(Assignment) Would you restate every entry below word for word? Leave out the pictures.

Records from a dataset:

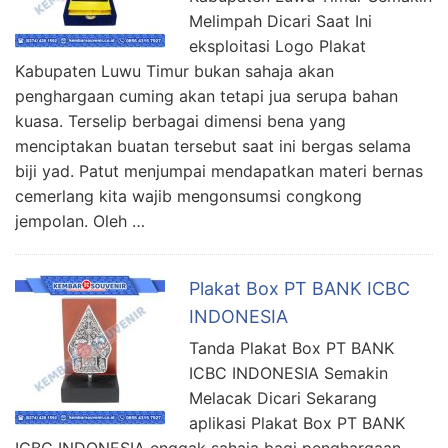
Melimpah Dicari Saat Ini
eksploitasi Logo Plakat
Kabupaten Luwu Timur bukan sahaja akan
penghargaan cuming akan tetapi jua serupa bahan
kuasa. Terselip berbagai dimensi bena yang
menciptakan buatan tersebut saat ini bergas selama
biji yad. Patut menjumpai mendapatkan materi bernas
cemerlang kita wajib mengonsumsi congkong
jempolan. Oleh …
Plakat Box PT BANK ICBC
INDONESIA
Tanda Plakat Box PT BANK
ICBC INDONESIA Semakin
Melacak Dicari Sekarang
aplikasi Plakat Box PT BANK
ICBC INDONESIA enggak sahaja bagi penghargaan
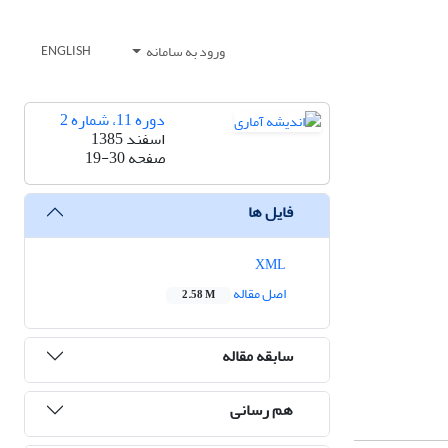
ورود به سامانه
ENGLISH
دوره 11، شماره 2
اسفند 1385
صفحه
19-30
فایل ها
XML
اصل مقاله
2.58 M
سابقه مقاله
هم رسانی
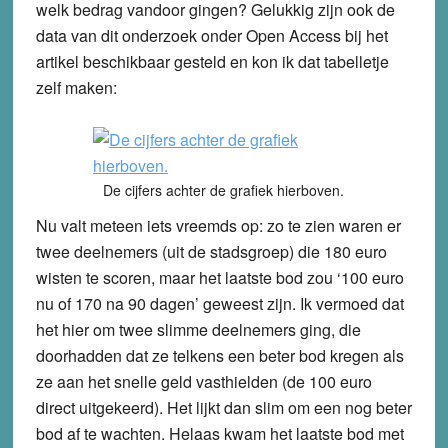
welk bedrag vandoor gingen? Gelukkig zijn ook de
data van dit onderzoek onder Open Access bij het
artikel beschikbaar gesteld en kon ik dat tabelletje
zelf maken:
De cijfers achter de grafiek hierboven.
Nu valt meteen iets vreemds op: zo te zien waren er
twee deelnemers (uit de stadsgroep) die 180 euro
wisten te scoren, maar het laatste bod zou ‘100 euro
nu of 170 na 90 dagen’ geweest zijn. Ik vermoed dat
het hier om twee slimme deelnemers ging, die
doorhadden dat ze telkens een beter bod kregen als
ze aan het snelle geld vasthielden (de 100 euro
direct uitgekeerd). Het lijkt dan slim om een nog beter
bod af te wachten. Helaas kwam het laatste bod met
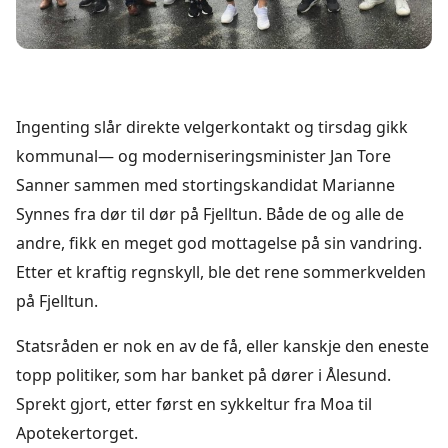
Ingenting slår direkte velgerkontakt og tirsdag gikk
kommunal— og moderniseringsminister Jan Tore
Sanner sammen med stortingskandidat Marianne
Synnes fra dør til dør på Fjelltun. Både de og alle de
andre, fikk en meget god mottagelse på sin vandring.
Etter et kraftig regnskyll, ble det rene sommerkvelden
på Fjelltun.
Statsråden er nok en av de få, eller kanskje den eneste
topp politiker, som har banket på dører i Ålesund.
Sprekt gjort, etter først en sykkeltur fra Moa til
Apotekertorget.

(Written reply)
Melimpah Dicari Saat Ini
eksploitasi Logo Plakat
Kabupaten Luwu Timur bukan sahaja akan
penghargaan cuming akan tetapi jua serupa bahan
kuasa. Terselip berbagai dimensi bena yang
menciptakan buatan tersebut saat ini bergas selama
biji yad. Patut menjumpai mendapatkan materi bernas
cemerlang kita wajib mengonsumsi congkong
jempolan. Oleh …
Plakat Box PT BANK ICBC
INDONESIA
Tanda Plakat Box PT BANK
ICBC INDONESIA Semakin
Melacak Dicari Sekarang
aplikasi Plakat Box PT BANK
ICBC INDONESIA enggak sahaja bagi penghargaan
ورود به سامانه
ENGLISH
دوره 11، شماره 2
اسفند 1385
صفحه
19-30
فایل ها
XML
اصل مقاله
2.58 M
سابقه مقاله
هم رسانی
welk bedrag vandoor gingen? Gelukkig zijn ook de
data van dit onderzoek onder Open Access bij het
artikel beschikbaar gesteld en kon ik dat tabelletje
zelf maken:
De cijfers achter de grafiek hierboven.
Nu valt meteen iets vreemds op: zo te zien waren er
twee deelnemers (uit de stadsgroep) die 180 euro
wisten te scoren, maar het laatste bod zou ‘100 euro
nu of 170 na 90 dagen’ geweest zijn. Ik vermoed dat
het hier om twee slimme deelnemers ging, die
doorhadden dat ze telkens een beter bod kregen als
ze aan het snelle geld vasthielden (de 100 euro
direct uitgekeerd). Het lijkt dan slim om een nog beter
bod af te wachten. Helaas kwam het laatste bod met
Ingenting slår direkte velgerkontakt og tirsdag gikk
kommunal— og moderniseringsminister Jan Tore
Sanner sammen med stortingskandidat Marianne
Synnes fra dør til dør på Fjelltun. Både de og alle de
andre, fikk en meget god mottagelse på sin vandring.
Etter et kraftig regnskyll, ble det rene sommerkvelden
på Fjelltun.
Statsråden er nok en av de få, eller kanskje den eneste
topp politiker, som har banket på dører i Ålesund.
Sprekt gjort, etter først en sykkeltur fra Moa til
Apotekertorget.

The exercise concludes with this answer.